Sarge: sure, people played their Walkmans too loud at one time, too. That was the iPod of its time, although I'm thinking the mighty iPod broke a few records the Walkman originally set - and that means bajillions of teens and twenty somethings are listening to their devices at crazy volume levels.
Hearing loss among U.S. adolescents has surged, probably because of the use of devices such as earbuds for listening to music, doctors say.
Researchers surveyed a sample of children ages 12 to 19 in 2005 and 2006 and found that 19.5 percent had some hearing loss, compared with 14.9 percent in a study covering the years 1988 to 1994, according to a report published today in the Journal of the American Medical Association. Hearing loss of 25 decibels or more -- enough that the children were often aware of the deficit -- increased to 5.3 percent of the sample, from 3.5 percent in the earlier group.
Listening to loud sounds through earbuds -- the tiny electronic speakers that fit into ears, for use with personal music players -- is probably the main reason that more adolescents are losing some of their hearing, said William Slattery, director of clinical studies at the House Ear Institute, a Los Angeles medical practice, who wasn’t involved in today’s study.

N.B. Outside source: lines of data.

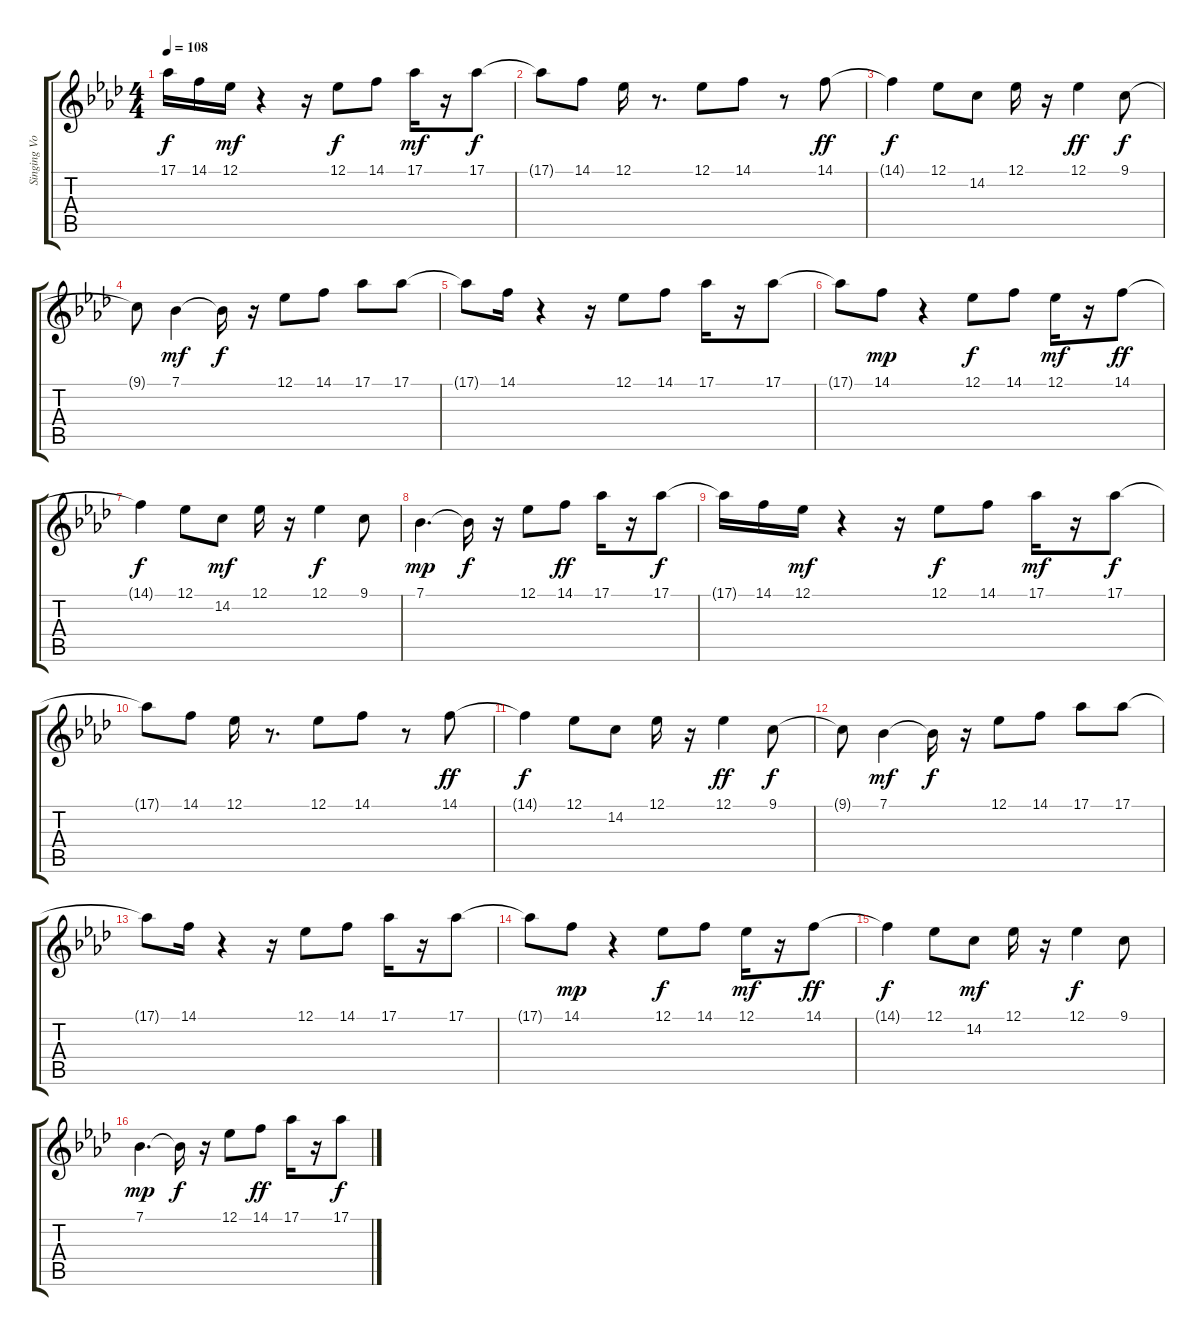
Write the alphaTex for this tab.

\track ("Singing Voice" "Singing Vo") {instrument lead6voice}
\staff {score tabs}
\tuning (Eb4 Bb3 Gb3 Db3 Ab2 Eb2) {hide}
\ts (4 4)
\tempo 108
\clef g2
\ks ab
17.1{t}.16{dy f} 14.1.16 12.1.16{dy mf} r.4 r.16 12.1.8{dy f} 14.1.8 17.1.16{dy mf} r.16 17.1.8{dy f} |
17.1{t}.8 14.1.8 12.1.16 r.8{d} 12.1.8 14.1.8 r.8 14.1.8{dy ff} |
14.1{t}.4{dy f} 12.1.8 14.2.8 12.1.16 r.16 12.1.4{dy ff} 9.1.8{dy f} |
9.1{t}.8 7.1.4{dy mf} 7.1{t}.16{dy f} r.16 12.1.8 14.1.8 17.1.8 17.1.8 |
17.1{t}.8 14.1.16 r.4 r.16 12.1.8 14.1.8 17.1.16 r.16 17.1.8 |
17.1{t}.8 14.1.8{dy mp} r.4 12.1.8{dy f} 14.1.8 12.1.16{dy mf} r.16 14.1.8{dy ff} |
14.1{t}.4{dy f} 12.1.8 14.2.8{dy mf} 12.1.16 r.16 12.1.4{dy f} 9.1.8 |
7.1.4{d dy mp} 7.1{t}.16{dy f} r.16 12.1.8 14.1.8{dy ff} 17.1.16 r.16 17.1.8{dy f} |
17.1{t}.16 14.1.16 12.1.16{dy mf} r.4 r.16 12.1.8{dy f} 14.1.8 17.1.16{dy mf} r.16 17.1.8{dy f} |
17.1{t}.8 14.1.8 12.1.16 r.8{d} 12.1.8 14.1.8 r.8 14.1.8{dy ff} |
14.1{t}.4{dy f} 12.1.8 14.2.8 12.1.16 r.16 12.1.4{dy ff} 9.1.8{dy f} |
9.1{t}.8 7.1.4{dy mf} 7.1{t}.16{dy f} r.16 12.1.8 14.1.8 17.1.8 17.1.8 |
17.1{t}.8 14.1.16 r.4 r.16 12.1.8 14.1.8 17.1.16 r.16 17.1.8 |
17.1{t}.8 14.1.8{dy mp} r.4 12.1.8{dy f} 14.1.8 12.1.16{dy mf} r.16 14.1.8{dy ff} |
14.1{t}.4{dy f} 12.1.8 14.2.8{dy mf} 12.1.16 r.16 12.1.4{dy f} 9.1.8 |
7.1.4{d dy mp} 7.1{t}.16{dy f} r.16 12.1.8 14.1.8{dy ff} 17.1.16 r.16 17.1.8{dy f}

“Once you have hearing loss, there’s a greater risk of that hearing loss progressing as you get older,” Slattery, a clinical professor in the Department of Otolaryngology at the University of Southern California in Los Angeles, said today in a telephone interview. “Here is a major study that demonstrates that teenagers are having hearing loss in a significant percent of children. It can happen and it does happen.”
Teens and parents need to be told that hearing loss from noise that occurs early in life isn’t reversible, he said.
Anyway, Matt, you are correct in this. I find myself listening to my iPhone too loud sometimes.
When I was young, we spent most of our time outside, never bothering to listen to headphones that much. Now, that's all you see: kids listening to their iPods. Try to tell them to turn it down only gets you stares from them.